__EXERCISE TASK 1__. In the listing below, repeat everything from the line containing "class: Pucciniomycetes" down to the line containing "genus: Arrhenia", with both of those lines included.
++++ SOURCE EXCERPT
> That's why there's poetry. (Not a joke.)
>
> Joanna
True.
Also Doug should compare Marx's published writing with Butler's. Even in the most difficult portions of Capital I could read it with enjoyment at age 14. Picking up Butler for the first time was like trying to translate a foreign language where the syntax is unknown to me. There are few sentences that go by that I don't have to translate into "ordinary language" in order to understand what she is saying.
I question what her notions of "ordinary language" and "received grammar" mean. The first phrase does have a philosophical connotation, but I doubt that she is referring to Ryle, Peter Strawson, Austin, etc. As far as I know Butler doesn't actually offer a critique of ordinary language or try to outline what she means by it. The phrase "received grammar" is an example of Butler's confusion on these issues. It is the kind of confusion involved in the fetishism of language described by Harpham in "Language Alone."
Marx justifies his method. I think he does a good job in explaining why Capital is difficult in the beginning. He justifies or tries to justify why he needs to invent a special language. Marx does not invent a special academic syntax as Butler does. He tries to state what a new way of explaining commodities in capitalism would look like, for example, but does not do so in language that is practically unreadable. I don't think that the comparison between Marx and Butler as far as difficulty of language is at all appropriate.
(N.B. Capital is also beautifully written, by the way, and this can be a problem of interpretation in-itself. The dense paraphrase and literary references to Shakepeare, Dante, Aeschylus, Sophocles, and German and Romantic poetry ask for a non-scientific interpretation beyond the theoretical proposals at hand. The literary references are thicker in the "difficult" first part than elsewhere in Volume 1. And some of the most beautiful passages about the human species are also in the first part of volume 1.)
++++++++
__EXERCISE TASK 2__. Continue the discussion of Marx's and Butler's writing above, starting after its final sentence.
++++ MATERIAL
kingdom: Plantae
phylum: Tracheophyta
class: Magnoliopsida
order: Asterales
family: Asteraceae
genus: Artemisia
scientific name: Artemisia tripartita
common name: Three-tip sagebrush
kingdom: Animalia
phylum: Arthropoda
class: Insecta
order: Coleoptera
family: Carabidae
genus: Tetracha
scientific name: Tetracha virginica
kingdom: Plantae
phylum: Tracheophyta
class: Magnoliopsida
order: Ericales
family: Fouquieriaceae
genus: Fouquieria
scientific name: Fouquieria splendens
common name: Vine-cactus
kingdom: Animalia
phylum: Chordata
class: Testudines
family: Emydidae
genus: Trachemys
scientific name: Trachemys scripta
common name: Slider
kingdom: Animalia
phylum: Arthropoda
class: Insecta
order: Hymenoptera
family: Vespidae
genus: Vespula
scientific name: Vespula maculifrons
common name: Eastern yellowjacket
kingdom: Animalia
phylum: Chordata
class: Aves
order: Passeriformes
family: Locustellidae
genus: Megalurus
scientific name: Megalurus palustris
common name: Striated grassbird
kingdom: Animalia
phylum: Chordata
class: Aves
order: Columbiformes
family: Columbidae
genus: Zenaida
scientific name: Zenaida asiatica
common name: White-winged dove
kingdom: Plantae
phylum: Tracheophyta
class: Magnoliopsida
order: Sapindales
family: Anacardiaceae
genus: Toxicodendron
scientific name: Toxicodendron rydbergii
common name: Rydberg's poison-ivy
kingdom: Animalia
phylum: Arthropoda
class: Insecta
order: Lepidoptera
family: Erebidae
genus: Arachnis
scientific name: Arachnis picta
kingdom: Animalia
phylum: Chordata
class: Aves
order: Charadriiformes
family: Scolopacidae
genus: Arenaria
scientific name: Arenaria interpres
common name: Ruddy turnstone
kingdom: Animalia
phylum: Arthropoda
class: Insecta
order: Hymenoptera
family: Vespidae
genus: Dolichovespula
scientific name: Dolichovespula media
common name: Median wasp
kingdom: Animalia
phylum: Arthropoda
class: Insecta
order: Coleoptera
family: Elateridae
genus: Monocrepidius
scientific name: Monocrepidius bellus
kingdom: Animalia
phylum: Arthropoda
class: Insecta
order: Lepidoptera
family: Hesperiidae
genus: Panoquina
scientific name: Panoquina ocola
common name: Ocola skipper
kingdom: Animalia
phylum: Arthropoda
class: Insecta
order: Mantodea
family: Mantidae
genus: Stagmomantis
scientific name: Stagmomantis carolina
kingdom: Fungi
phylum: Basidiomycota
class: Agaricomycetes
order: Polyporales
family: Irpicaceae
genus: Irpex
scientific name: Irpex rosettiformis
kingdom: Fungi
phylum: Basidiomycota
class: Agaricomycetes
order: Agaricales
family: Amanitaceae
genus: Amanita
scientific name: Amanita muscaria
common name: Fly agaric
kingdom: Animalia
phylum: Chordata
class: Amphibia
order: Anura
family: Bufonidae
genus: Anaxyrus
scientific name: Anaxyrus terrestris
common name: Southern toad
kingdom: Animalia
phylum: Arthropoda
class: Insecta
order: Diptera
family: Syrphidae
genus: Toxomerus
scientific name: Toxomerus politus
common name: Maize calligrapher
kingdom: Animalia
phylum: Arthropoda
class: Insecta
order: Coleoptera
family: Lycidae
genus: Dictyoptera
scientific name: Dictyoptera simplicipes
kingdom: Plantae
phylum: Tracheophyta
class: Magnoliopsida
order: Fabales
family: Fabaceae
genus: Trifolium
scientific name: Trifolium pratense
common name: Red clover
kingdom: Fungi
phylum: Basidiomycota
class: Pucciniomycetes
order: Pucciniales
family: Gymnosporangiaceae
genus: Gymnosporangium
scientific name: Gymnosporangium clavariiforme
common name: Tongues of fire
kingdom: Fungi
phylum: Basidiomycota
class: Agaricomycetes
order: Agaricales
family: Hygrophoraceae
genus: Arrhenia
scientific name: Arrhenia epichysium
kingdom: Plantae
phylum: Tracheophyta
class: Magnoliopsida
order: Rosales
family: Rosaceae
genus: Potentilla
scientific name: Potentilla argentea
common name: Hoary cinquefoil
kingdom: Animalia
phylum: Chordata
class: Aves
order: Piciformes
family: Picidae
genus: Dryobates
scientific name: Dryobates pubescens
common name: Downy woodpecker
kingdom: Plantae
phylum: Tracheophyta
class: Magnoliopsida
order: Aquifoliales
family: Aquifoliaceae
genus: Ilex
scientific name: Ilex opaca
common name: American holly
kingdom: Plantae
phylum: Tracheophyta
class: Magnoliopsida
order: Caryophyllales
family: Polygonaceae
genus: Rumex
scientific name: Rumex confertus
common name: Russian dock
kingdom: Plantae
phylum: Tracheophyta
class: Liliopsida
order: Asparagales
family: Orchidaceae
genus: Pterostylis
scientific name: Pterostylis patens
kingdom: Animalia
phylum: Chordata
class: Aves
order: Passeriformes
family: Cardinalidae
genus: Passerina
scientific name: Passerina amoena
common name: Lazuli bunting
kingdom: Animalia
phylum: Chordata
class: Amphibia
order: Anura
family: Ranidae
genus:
++++++++
__REPLY 1__.
class: Pucciniomycetes
order: Pucciniales
family: Gymnosporangiaceae
genus: Gymnosporangium
scientific name: Gymnosporangium clavariiforme
common name: Tongues of fire
kingdom: Fungi
phylum: Basidiomycota
class: Agaricomycetes
order: Agaricales
family: Hygrophoraceae
genus: Arrhenia

__REPLY 2__.
The comparison between Butler and certain kinds of philosophers may be more appropriate. Kant and Hegel are both near impossible to read at times (not in their short articles but certainly in "The Critique of Pure Reason" and "The Science of Logic.") This is possible but nobody has actually made the argument, except for a brief quote that her language is appropriate to her subject. I think that to the extent that Kant and Hegel succeeded in their projects (success is always partial, and failure is the rule in such attempts) the language was appropriate. I can make the argument for Kant, especially in relation to Hume and Newton, but what argument is their for Butler not using something closer to "ordinary language"? Why isn't the "ordinary language" of Robert Wood's statement of one part of Butler's thesis a standard? What is wrong or "unsubtle about Robert's statement which I myself find a good translation?
But more than anything else, in the quote above given by Dennis, Butler assumes what she should argue. There is an assumption that her subject (her discipline?) needs extra-ordinary language and something beyond our everyday grammar. That is an argument in-itself. I don't think it is true.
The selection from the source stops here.